Bel berbunyi pertanda istirahat, seluruh siswa berhamburan keluar kelas sekedar untuk mengistirahatkan tubuh dan otak  mereka, namun tidak dengan Alfin. Otaknya terus memikirkan Leya, bahkan tanpa sadar ia sudah mengikuti kemanapun gadis itu pergi.
    
“Lo mau ngapain,” tegur Didi ketika melihat Alfin berada di depan toilet wanita.
    
“Gu-gue ...” Alfin semakin merasa canggung ketika kini semua orang menatapnya aneh.
    
“Ikut gue,” ucap Didi. Tanpa pikir panjang Alfin segera mengikuti Didi sebelum semua orang beranggapan yang tidak-tidak nantinya.
     
Didi membawa Alfin ke lapangan, entah apa tujuannya Alfin hanya mengikuti pria itu dan duduk dipinggir lapangan.
    
“Gue tau apa yang terjadi sama lo dengan Leya,” ujar Didi.
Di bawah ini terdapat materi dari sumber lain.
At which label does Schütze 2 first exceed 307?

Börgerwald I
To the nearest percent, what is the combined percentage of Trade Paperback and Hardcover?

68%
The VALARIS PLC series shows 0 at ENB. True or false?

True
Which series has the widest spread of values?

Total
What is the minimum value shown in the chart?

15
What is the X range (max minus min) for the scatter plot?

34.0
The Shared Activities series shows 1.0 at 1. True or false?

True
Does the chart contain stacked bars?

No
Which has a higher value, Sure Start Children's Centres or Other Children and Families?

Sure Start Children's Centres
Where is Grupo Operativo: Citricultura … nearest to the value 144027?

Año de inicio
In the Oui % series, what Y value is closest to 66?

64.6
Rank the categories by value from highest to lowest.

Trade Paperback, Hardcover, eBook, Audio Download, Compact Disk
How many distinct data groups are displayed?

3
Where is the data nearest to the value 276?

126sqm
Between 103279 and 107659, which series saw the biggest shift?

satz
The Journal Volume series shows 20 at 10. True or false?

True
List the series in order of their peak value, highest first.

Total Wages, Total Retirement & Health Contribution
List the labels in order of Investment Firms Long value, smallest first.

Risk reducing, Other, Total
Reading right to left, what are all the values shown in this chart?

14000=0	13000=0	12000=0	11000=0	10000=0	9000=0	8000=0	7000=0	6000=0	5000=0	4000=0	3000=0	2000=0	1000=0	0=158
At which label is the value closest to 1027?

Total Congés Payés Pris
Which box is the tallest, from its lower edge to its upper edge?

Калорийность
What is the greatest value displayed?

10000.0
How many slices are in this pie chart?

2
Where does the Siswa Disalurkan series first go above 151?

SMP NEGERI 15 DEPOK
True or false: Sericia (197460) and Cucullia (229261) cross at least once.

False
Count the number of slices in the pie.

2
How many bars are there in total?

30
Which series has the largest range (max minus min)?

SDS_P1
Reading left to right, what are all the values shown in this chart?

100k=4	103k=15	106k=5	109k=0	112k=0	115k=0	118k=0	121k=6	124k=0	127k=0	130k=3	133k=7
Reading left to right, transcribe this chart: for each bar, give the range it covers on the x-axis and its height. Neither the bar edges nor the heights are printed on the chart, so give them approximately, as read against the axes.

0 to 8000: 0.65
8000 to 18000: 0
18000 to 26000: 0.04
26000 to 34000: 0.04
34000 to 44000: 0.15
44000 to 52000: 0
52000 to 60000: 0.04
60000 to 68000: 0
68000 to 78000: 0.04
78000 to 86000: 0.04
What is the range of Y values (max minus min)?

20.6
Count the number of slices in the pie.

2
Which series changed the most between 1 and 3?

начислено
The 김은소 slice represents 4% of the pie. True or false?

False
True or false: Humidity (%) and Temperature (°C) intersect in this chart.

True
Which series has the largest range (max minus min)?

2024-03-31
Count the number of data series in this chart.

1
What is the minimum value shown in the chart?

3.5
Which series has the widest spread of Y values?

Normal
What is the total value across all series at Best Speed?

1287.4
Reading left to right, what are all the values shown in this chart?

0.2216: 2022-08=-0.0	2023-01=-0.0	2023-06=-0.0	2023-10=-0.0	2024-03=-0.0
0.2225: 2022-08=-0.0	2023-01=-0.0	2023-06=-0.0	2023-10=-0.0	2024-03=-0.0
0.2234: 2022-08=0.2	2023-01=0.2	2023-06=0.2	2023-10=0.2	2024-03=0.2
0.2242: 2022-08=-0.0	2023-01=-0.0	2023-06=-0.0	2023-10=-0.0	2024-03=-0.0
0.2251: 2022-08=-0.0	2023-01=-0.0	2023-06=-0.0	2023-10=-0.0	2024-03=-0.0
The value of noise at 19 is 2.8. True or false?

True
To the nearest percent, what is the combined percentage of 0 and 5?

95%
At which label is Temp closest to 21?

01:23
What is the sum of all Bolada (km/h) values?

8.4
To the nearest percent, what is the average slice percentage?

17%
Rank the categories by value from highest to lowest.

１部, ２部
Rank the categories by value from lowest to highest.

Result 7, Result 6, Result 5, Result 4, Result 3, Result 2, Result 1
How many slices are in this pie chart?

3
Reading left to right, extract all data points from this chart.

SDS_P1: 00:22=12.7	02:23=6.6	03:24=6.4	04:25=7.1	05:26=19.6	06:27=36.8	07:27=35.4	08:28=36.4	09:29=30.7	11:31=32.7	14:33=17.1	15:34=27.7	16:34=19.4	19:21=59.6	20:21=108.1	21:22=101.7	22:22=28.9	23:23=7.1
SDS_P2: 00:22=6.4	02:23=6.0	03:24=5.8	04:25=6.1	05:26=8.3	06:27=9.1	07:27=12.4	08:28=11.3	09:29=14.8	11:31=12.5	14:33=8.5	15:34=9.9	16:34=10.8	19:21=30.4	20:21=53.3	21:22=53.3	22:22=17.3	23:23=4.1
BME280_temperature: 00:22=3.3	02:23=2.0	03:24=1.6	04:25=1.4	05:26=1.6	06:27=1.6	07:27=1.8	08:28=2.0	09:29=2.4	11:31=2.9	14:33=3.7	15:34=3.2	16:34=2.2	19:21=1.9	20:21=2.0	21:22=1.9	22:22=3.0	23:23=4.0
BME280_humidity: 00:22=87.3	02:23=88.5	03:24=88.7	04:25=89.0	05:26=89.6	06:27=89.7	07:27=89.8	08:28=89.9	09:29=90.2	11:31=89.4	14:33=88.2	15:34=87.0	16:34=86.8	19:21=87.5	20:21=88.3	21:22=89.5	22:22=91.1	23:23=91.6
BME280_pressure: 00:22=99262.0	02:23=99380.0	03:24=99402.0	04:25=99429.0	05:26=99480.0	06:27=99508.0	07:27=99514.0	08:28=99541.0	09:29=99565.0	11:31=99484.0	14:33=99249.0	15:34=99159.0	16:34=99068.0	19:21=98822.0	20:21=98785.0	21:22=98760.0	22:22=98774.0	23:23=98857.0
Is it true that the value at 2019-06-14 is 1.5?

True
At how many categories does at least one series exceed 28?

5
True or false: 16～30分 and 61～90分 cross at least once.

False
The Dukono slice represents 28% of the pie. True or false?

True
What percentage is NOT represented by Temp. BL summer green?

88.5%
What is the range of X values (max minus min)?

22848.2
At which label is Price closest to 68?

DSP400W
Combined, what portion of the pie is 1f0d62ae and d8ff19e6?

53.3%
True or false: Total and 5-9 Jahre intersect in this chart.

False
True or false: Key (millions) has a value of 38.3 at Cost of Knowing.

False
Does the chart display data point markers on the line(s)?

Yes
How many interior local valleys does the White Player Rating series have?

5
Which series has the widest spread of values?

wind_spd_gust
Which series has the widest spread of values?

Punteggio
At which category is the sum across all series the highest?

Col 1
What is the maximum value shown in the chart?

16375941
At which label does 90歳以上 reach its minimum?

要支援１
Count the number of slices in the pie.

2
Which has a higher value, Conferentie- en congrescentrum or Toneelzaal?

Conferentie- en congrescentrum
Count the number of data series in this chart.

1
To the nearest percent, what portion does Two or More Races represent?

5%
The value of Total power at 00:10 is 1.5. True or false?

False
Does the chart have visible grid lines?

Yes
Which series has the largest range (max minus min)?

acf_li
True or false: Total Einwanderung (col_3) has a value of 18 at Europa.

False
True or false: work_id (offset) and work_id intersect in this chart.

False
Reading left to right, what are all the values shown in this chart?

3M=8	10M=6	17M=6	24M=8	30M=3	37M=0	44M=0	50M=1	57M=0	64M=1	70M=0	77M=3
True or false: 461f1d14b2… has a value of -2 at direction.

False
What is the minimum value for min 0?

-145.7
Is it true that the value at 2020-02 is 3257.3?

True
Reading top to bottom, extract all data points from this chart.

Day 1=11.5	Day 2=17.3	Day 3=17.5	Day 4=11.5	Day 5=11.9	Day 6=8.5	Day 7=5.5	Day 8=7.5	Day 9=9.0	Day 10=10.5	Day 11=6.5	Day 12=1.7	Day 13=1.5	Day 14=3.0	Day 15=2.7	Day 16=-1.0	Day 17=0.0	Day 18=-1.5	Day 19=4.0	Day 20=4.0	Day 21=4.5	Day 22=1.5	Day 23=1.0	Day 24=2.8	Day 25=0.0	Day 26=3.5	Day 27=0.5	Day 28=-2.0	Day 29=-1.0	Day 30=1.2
Pandangannya terus menatap ke arah lapangan. Membuat Alfin mengikuti arah pandangan Didi juga, dan melihat Leya yang sedang bermain basket di sana.
    
“Bu-bukannya-“
    
“Lo kelamaan ngelamunnya, jadi gak sadar kalo Leya udah pergi dari toilet,” potong Didi seakan tahu maksud Alfin. Alfin hanya tersenyum canggung, malu karena ia ketahuan sedang mengikuti Leya.
    
“Gue paham lo selalu beranggapan kalo Leya itu cuma pembuat onar. Tapi Leya sebenarnya baik, kok,” sambung Didi.
    
“Mana gue percaya, apa lagi setelah yang dia lakuin ke gue. Lagi pula gue cuma percaya dengan apa yang gue liat. Dan Leya selama ini selalu melakukan hal buruk dimata gue,” sahut Alfin.
    
“Gue gak nyangkal kalo reputasi Leya emang buruk. Tapi Leya gak pernah gangguin orang selain lo. Lebih tepatnya, Leya cuma membalas apa yang orang lain lakukan. Entah kenapa, dimata Leya lo sangat menarik perhatiannya. Tapi menurut gue, lo gak ada bedanya dengan yang lain,” ucap Didi seraya bangkit dari duduknya.
    
“Maksud lo?” tanya Alfin tidak mengerti.
    
“Lo cuma salah satu dari sekian orang yang tidak mengerti Leya. Tidak, tepatnya kalian tidak ingin mengerti,” balas Didi sebelum akhirnya meninggalkan Alfin.
    
“Emang apa yang harus gue ngertiin dari tu cewek,” guman Alfin semakin tidak mengerti.